[Stored data]
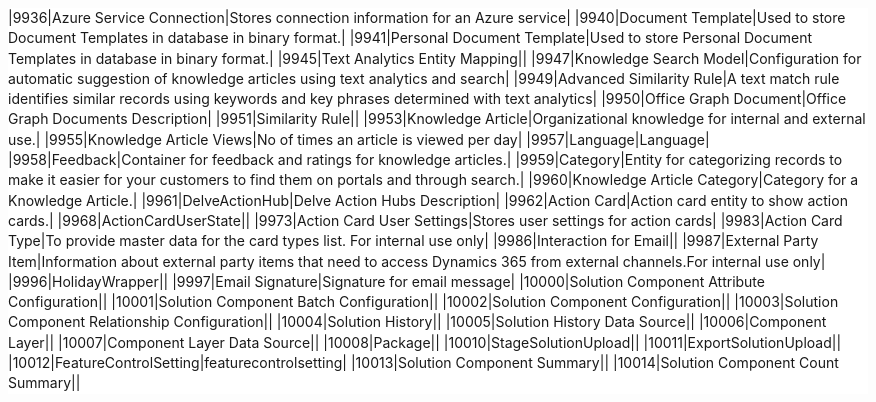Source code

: |9936|Azure Service Connection|Stores connection information for an Azure service|
|9940|Document Template|Used to store Document Templates in database in binary format.|
|9941|Personal Document Template|Used to store Personal Document Templates in database in binary format.|
|9945|Text Analytics Entity Mapping||
|9947|Knowledge Search Model|Configuration for automatic suggestion of knowledge articles using text analytics and search|
|9949|Advanced Similarity Rule|A text match rule identifies similar records using keywords and key phrases determined with text analytics|
|9950|Office Graph Document|Office Graph Documents Description|
|9951|Similarity Rule||
|9953|Knowledge Article|Organizational knowledge for internal and external use.|
|9955|Knowledge Article Views|No of times an article is viewed per day|
|9957|Language|Language|
|9958|Feedback|Container for feedback and ratings for knowledge articles.|
|9959|Category|Entity for categorizing records to make it easier for your customers to find them on portals and through search.|
|9960|Knowledge Article Category|Category for a Knowledge Article.|
|9961|DelveActionHub|Delve Action Hubs Description|
|9962|Action Card|Action card entity to show action cards.|
|9968|ActionCardUserState||
|9973|Action Card User Settings|Stores user settings for action cards|
|9983|Action Card Type|To provide master data for the card types list. For internal use only|
|9986|Interaction for Email||
|9987|External Party Item|Information about external party items that need to access Dynamics 365 from external channels.For internal use only|
|9996|HolidayWrapper||
|9997|Email Signature|Signature for email message|
|10000|Solution Component Attribute Configuration||
|10001|Solution Component Batch Configuration||
|10002|Solution Component Configuration||
|10003|Solution Component Relationship Configuration||
|10004|Solution History||
|10005|Solution History Data Source||
|10006|Component Layer||
|10007|Component Layer Data Source||
|10008|Package||
|10010|StageSolutionUpload||
|10011|ExportSolutionUpload||
|10012|FeatureControlSetting|featurecontrolsetting|
|10013|Solution Component Summary||
|10014|Solution Component Count Summary||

What to work on: What lines of the data contain the string "Document"? List them.

Reply:
|9940|Document Template|Used to store Document Templates in database in binary format.|
|9941|Personal Document Template|Used to store Personal Document Templates in database in binary format.|
|9950|Office Graph Document|Office Graph Documents Description|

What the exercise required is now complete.